▶ _Excerpted text_

** START **

A rough diagram of the parts of the original design that this design study focused on is as follows:
Design overview
The SearchController class handles most of the interface logic as well as the high level search logic (amongst over tasks). It contains a list of files as well as a linked list of search actions. These search actions (SearchAction objects) each control a view in the action list where the action is set up.
When a search starts, the SearchController creates a list of files based off the file list provided by the user. It traverses directories and converts the files to IndexedFile objects if filenames are being searched; using objects of this class allows the files in the file list in the interface to be update if the file is renamed in the search. If only file contents are being searched, the files are stored as strings. The SearchController also creates a list of actions by converting each search action to a dictionary. It then creates a SearchFile object for each file in the search list, which performs the search actions. Any potential changes it finds are stored as FileChange objects, which the user can selectively include or exclude. Once a user has confirmed or cancelled changes for a file, a FileResult object is created for it, and results are displayed to the user at the end of the search. Both SearchFile and FileResult inherit from ChangeableFile, which stores a list of changes.

** END **

▶ _What the task asks_
Finish out the next part of the search tool design overview, picking up after its last sentence. The entries that follow come from a separate source and have no connection to the text.

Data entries
** START **

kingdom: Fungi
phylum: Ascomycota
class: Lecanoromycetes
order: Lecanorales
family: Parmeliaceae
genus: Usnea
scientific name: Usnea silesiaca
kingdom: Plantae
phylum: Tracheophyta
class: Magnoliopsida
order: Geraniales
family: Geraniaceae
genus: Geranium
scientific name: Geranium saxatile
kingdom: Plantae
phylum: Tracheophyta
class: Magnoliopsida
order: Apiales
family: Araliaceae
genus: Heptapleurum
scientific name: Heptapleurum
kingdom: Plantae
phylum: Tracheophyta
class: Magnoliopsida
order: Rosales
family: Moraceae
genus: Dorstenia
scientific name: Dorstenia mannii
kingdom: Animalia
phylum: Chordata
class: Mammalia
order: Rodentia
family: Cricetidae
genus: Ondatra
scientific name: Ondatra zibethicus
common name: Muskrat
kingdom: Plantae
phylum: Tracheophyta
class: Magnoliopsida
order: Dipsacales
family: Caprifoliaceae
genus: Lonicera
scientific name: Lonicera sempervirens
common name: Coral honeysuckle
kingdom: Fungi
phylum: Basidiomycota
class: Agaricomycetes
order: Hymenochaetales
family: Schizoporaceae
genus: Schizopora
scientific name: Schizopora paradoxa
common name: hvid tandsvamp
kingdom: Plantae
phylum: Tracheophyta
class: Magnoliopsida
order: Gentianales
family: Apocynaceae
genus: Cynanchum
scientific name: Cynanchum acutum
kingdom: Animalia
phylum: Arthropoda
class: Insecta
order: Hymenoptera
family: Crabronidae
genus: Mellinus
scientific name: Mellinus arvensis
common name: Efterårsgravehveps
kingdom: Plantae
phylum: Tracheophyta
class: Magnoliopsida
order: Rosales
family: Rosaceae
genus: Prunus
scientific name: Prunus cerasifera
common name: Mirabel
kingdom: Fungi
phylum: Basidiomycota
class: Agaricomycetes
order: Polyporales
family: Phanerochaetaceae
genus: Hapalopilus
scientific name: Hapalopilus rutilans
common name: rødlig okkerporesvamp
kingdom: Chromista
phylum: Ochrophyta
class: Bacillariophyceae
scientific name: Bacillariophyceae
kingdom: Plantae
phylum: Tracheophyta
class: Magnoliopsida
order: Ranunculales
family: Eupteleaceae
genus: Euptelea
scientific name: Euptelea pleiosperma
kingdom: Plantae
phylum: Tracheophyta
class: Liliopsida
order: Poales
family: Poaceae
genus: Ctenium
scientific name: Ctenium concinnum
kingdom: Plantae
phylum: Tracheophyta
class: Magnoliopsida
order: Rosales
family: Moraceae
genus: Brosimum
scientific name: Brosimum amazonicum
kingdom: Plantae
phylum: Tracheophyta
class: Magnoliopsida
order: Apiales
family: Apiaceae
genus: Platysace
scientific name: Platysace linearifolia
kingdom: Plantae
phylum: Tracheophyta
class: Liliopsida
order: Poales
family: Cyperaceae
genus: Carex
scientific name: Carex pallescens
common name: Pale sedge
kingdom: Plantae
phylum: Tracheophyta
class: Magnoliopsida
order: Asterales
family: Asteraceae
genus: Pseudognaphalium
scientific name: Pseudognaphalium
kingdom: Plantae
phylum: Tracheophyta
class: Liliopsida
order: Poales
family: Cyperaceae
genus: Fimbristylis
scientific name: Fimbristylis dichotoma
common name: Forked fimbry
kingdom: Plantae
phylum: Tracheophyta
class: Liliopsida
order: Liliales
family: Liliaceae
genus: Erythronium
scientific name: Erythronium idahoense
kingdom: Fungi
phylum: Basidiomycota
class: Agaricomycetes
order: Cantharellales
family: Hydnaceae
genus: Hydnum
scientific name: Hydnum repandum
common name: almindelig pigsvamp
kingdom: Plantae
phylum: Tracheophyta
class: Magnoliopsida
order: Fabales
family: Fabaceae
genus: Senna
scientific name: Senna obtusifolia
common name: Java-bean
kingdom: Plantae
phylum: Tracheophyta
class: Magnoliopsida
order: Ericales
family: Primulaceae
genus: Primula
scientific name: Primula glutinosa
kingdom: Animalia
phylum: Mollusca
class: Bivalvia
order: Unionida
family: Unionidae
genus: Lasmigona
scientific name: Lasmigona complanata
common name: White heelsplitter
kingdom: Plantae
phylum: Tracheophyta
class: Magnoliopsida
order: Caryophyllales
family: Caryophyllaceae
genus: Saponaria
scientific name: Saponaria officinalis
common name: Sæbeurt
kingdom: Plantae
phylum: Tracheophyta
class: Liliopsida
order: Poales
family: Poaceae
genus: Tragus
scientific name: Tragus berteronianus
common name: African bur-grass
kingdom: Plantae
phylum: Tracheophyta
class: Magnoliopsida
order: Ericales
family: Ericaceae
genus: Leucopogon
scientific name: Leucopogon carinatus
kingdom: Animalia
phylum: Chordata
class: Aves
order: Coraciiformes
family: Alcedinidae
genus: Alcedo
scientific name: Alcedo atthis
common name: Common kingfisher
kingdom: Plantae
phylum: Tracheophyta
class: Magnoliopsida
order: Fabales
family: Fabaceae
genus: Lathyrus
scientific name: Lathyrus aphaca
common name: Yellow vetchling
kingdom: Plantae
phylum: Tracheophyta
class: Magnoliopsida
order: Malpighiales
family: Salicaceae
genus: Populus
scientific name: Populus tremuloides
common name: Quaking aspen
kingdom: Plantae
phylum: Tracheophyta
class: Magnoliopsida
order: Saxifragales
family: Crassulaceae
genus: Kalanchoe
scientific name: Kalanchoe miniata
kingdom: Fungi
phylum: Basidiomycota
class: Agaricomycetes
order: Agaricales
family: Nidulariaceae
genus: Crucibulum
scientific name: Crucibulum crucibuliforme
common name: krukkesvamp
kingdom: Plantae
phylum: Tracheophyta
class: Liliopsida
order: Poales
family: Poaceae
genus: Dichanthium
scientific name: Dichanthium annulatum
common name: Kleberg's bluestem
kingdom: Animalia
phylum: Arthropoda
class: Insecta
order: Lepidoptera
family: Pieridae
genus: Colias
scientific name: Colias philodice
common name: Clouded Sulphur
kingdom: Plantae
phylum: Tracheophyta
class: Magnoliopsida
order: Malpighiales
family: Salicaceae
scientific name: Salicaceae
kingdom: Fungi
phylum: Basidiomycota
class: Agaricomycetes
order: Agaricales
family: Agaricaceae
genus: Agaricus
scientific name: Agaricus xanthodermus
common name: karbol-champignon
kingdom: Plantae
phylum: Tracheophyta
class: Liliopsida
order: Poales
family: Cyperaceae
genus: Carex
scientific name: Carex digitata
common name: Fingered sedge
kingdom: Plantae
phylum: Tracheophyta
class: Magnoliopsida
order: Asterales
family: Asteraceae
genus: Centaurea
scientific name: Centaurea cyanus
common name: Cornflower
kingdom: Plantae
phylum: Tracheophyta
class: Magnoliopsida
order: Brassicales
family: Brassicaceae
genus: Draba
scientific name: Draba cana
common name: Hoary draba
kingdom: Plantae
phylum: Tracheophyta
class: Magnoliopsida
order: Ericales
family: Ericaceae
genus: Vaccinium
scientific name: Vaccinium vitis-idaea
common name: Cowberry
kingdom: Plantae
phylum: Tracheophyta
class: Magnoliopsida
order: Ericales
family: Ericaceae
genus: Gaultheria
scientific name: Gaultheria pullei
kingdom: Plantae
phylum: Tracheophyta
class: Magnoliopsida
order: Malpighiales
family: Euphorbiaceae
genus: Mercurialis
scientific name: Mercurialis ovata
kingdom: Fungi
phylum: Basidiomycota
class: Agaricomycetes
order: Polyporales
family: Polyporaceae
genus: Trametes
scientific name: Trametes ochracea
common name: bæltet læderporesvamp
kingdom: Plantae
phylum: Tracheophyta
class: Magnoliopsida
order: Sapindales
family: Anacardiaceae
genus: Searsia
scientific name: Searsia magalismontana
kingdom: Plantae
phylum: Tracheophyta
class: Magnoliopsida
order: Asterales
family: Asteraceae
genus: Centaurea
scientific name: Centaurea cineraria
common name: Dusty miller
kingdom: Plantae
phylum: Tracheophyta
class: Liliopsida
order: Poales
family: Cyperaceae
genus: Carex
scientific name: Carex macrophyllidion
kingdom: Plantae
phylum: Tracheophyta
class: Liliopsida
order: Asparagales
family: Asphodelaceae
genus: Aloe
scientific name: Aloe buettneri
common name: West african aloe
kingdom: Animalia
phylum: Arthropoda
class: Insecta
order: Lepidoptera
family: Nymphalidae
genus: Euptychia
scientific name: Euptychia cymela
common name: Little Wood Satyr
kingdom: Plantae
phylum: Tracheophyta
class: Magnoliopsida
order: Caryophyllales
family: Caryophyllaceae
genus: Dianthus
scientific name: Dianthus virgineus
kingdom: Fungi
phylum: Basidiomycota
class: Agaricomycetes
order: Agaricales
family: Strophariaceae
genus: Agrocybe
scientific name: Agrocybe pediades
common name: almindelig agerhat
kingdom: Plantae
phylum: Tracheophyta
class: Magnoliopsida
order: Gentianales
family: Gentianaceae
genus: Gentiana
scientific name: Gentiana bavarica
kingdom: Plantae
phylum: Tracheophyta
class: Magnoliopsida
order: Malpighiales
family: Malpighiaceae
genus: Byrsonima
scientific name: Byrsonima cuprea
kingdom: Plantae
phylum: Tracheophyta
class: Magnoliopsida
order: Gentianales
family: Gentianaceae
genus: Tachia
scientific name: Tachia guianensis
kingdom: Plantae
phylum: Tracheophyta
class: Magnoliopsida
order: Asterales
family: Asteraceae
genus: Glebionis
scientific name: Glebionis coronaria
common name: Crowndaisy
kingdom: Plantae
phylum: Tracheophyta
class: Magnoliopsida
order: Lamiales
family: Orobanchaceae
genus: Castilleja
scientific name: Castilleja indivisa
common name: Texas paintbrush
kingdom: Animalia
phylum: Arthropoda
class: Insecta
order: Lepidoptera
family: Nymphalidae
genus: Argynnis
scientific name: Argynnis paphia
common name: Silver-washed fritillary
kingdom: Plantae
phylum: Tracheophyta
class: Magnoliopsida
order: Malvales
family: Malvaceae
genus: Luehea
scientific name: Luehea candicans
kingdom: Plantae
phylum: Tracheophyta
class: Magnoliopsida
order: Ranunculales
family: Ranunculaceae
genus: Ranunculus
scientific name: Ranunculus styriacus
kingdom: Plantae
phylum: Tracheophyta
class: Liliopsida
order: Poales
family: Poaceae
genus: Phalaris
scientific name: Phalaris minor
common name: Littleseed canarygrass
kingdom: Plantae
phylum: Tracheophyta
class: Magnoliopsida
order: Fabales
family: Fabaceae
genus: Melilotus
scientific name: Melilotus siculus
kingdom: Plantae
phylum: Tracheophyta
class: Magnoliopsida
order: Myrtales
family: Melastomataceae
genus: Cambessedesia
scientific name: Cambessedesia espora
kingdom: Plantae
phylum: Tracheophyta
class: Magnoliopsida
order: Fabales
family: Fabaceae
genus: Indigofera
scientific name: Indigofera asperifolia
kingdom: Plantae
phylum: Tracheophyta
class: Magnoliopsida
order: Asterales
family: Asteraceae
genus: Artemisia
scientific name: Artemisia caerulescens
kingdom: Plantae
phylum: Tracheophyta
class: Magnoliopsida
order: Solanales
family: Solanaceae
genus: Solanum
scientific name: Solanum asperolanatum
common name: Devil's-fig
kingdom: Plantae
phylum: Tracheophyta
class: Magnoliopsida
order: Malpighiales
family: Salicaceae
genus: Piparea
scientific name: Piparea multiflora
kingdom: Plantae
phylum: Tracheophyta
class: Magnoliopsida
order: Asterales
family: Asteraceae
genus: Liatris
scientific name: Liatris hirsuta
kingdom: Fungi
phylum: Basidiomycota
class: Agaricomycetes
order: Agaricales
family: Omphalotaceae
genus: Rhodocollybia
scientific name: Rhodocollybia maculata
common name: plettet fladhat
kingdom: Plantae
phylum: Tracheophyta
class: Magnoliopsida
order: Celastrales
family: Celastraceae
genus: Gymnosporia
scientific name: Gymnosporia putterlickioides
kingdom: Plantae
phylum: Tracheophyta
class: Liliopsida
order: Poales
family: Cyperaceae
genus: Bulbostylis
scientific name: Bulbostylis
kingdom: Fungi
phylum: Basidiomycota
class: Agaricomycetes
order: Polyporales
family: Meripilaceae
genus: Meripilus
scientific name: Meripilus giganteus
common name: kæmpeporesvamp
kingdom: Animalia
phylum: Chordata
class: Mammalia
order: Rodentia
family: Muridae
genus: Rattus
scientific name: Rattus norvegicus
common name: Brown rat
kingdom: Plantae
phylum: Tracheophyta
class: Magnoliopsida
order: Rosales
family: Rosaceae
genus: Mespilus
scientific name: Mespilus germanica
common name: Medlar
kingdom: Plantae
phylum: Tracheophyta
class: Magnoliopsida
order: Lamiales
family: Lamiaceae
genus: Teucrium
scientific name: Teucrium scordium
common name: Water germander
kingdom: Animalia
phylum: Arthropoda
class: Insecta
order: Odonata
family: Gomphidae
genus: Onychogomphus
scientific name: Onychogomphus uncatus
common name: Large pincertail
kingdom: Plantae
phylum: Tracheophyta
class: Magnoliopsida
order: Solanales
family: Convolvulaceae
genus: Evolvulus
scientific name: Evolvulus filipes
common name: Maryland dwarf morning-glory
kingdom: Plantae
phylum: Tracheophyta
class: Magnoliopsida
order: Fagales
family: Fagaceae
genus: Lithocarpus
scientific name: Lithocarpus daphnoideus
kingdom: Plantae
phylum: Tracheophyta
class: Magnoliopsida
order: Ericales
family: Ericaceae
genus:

** END **

▶ _Reply_
Problems
While the design is full of offensive odours of all varieties, some of the more notable crimes include:
- SearchController is essentially a God class. It contains almost 150 fields, almost as many public methods, and contains over 4000 lines of code split over six files.
- SearchFile manages a search for a particular file. It is also a particularly large class and blurs several concepts together, such as the file itself and the search algorithm; both this, SearchController and other classes violate One key abstraction. It makes extensive use of switch statements to perform different actions, producing a foul stench. As many different actions affect each other in different ways, there is some very convoluted code involved.
- The project is full of cyclic dependencies (usually involving SearchController and some other class knowing about each other, but there are plenty of others as well). This results in extremely high coupling throughout the system, making refactoring extremely difficult, and violates the Acyclic dependencies principle and Contain contents not parents. In the case of FileChange, it assumes its parent is a SearchFile, which isn't always the case.
- Files are stored as objects of all sorts of different classes at various times: a plain string when searching file contents, an IndexedFile object when searching filenames (this creates the need for type switches), a SearchFile for a file currently being searched and a FileResult for the result of a file being searched. This has the becomes problem. Additionally, SearchFile and FileResult inherit from a shared superclass, ChangeableFile, which is an example of Inheritance for implementation.
- SearchActions are stored as a linked list and actions often access other actions directly, violating Contained objects should not use each other.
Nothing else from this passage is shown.